The platform's expansion into au pairs, summer camps, and special needs care signals a deliberate move toward becoming the complete childcare discovery layer - not just the daycare finder. The cost calculator, the job board, and Winnie Pro all add data that makes the platform more accurate and more useful over time. This is a business with compounding data advantages, which is the best kind of moat to build in a marketplace.

The founding insight - that the childcare industry was operating in information darkness while the rest of the consumer economy had been indexed - was correct in 2016. It is still correct. The gap between what parents need to know and what they can easily find remains significant. Winnie has spent nine years closing it.

The Facts That Don't Fit Anywhere Else

Back to That Sunday Afternoon

A parent opens their phone and types "daycare near me." What comes up now is not a stale map pin from 2009. It is a current list of licensed providers with photos, tuition ranges, inspection histories, parent reviews, open spots, and a message button. It took nine years and two engineers-turned-founders to build that experience - but it works.

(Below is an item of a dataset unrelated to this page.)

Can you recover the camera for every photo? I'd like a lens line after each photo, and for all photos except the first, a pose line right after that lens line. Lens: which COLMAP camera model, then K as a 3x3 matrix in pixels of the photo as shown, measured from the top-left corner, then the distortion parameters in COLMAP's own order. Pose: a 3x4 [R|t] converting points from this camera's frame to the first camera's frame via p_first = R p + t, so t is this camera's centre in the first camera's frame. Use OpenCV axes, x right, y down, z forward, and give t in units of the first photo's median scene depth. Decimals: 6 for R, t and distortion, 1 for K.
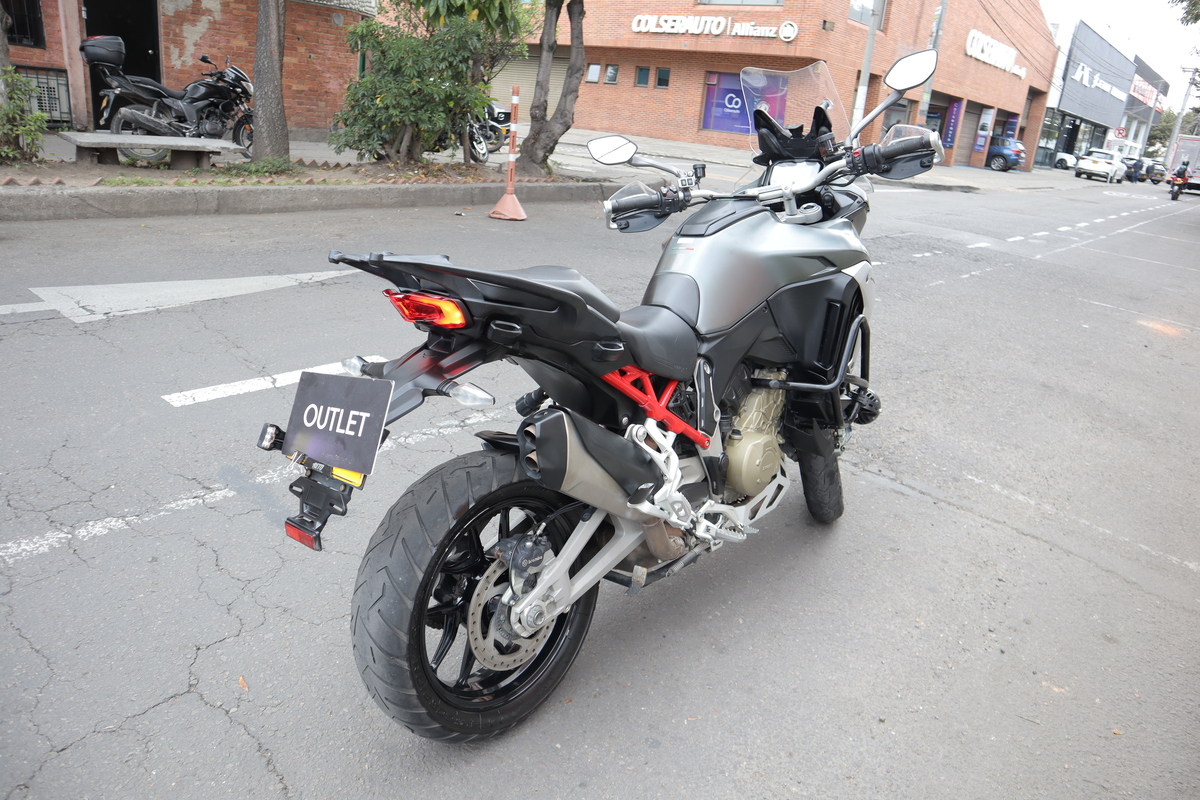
lens RADIAL K [[819.0, 0, 600.6], [0, 819.0, 403.6], [0, 0, 1]] dist [-0.059566, 0.009833]
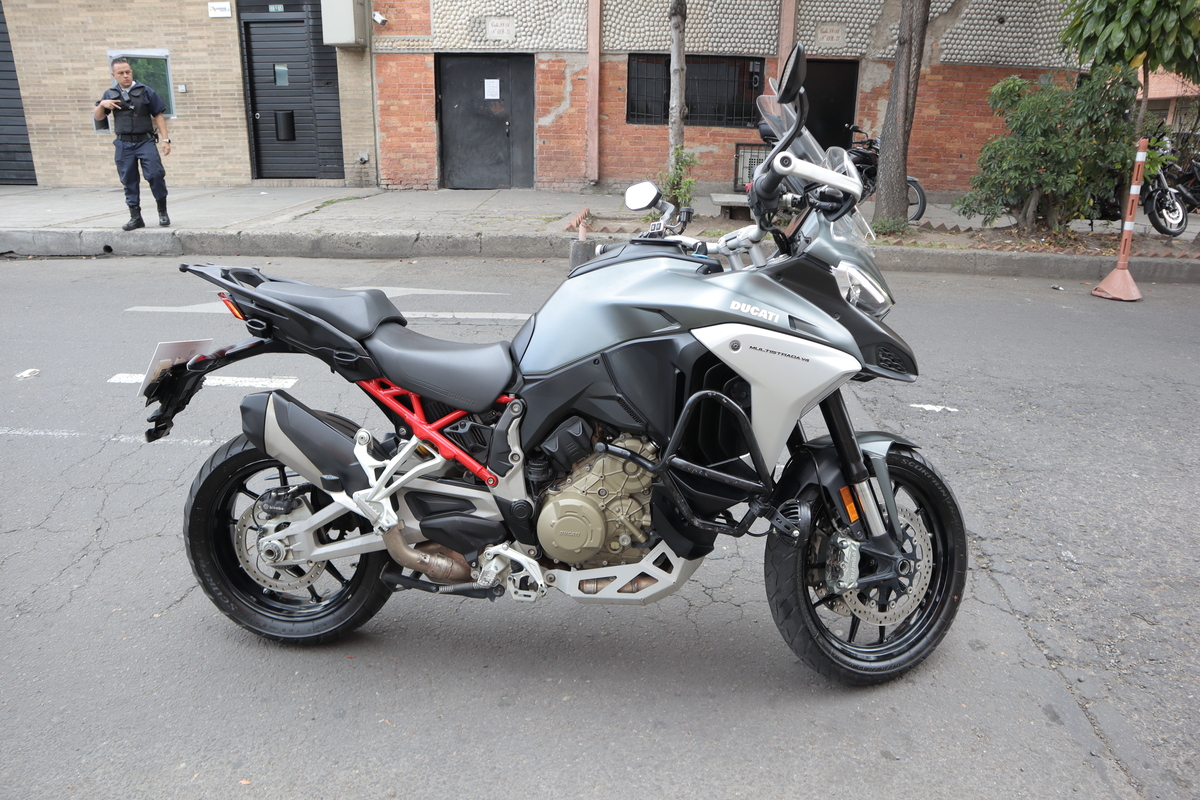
lens RADIAL K [[819.0, 0, 600.9], [0, 819.0, 400.5], [0, 0, 1]] dist [-0.059566, 0.009833]
pose [[0.593266, 0.179079, -0.784835, 0.231938], [-0.245624, 0.968720, 0.035366, -0.027451], [0.766618, 0.171793, 0.618695, 0.118776]]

Winnie did not solve the American childcare crisis. The affordability problem, the staffing shortage, the patchwork of state regulations - those are still very much intact. What Winnie solved is the information problem that sat on top of all of it. Parents can now find care that exists. Providers can now be found by families who need them. Workers can find jobs at centers that will actually pay them.

That is not everything. It is not nothing, either.